La sentenza della Cassazione n. 1620 del 2026 fornisce un importante chiarimento in materia di corruzione, in particolare riguardo al reato di corruzione per l’esercizio della funzione.
**Commento legale dettagliato:**
1. **Principio di base sulla natura del reato di corruzione:**
La corruzione per l’esercizio della funzione si configura quando un pubblico ufficiale o incaricato di pubblico servizio riceve, direttamente o indirettamente, vantaggi patrimoniali o di altra natura, in cambio di un comportamento favorevole o di un’omissione nell’esercizio delle proprie funzioni.
2. **No all’elemento soggettivo di entità del prezzo:**
La Cassazione sottolinea che, affinché si possa configurare il reato, non è necessario che il prezzo o il vantaggio accordato sia di entità significativa o elevata. Anche un importo minimo, se offerto o promesso, può costituire elemento sufficiente per integrare il reato di corruzione.
3. **L’interesse pubblico e il funzionamento degli apparati pubblici:**
Il reato si configura anche in presenza di un vantaggio minimo, perché l’obiettivo dell’ordinamento è garantire il regolare funzionamento degli apparati pubblici nell’interesse dei destinatari dei servizi. La corruzione compromette tale funzionamento, anche se il prezzo offerto è simbolico o simbolico-minimo.

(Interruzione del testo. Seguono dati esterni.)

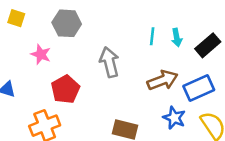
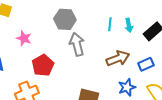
gray hexagon: (67, 23) -> (65, 19), moved
blue rectangle: (199, 88) -> (146, 64), size x0.7
blue star: (174, 118) -> (127, 87), turned 30

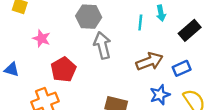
cyan arrow: (129, 25) -> (161, 13), moved

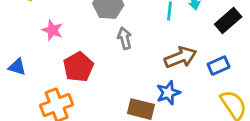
gray arrow: (102, 45) -> (125, 38), size x0.7
blue star: (160, 95) -> (168, 93), moved

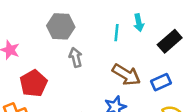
brown arrow: (180, 57) -> (126, 75), turned 52

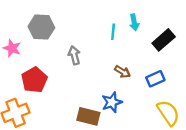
gray hexagon: (61, 26) -> (41, 27), moved
brown arrow: (126, 75) -> (122, 72), size x0.6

4. **Il prezzo come elemento non determinante:**
La sentenza evidenzia che il prezzo, per quanto minimo, non deve essere considerato come un elemento che possa escludere la configurazione del reato. La sua presenza, indipendentemente dall’entità, è di per sé sufficiente a integrare gli elementi di fatto e di diritto per il reato di corruzione.

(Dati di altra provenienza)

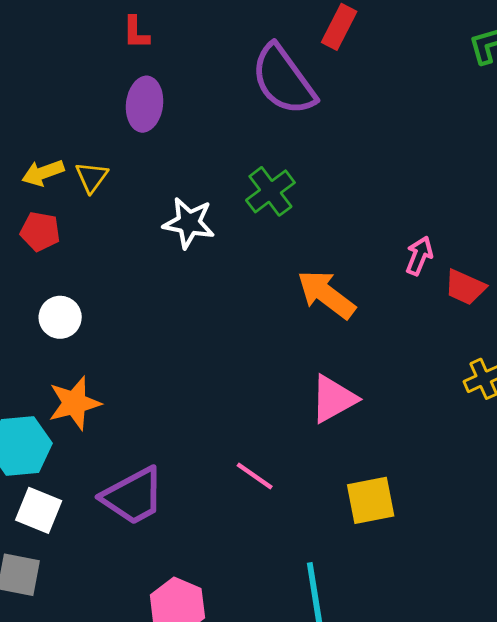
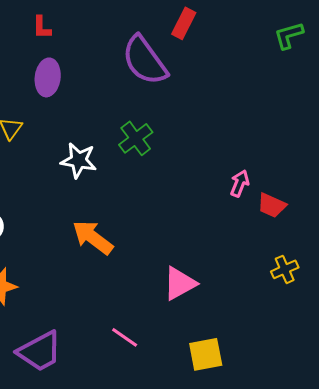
orange arrow: (326, 294) -> (93, 237), moved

5. **Implicazioni pratiche:**
L’effetto pratico di questa pronuncia è che le autorità giudiziarie e le procure devono monitorare e perseguire anche fatti di corruzione con benefici di modesta entità, poiché la legge mira a scoraggiare qualsiasi forma di illecito che possa compromettere il corretto funzionamento dell’ente pubblico.
**In conclusione:**
La sentenza della Cassazione n. 1620/2026 ribadisce che il reato di corruzione si configura anche con la presenza di un vantaggio minimo, rafforzando l’idea che l’interesse pubblico e il corretto funzionamento delle funzioni pubbliche sono prioritari rispetto alla dimensione economica del beneficio offerto o promesso. Ciò rafforza la tutela dell’interesse collettivo e il contrasto a ogni forma di illecito nel settore pubblico.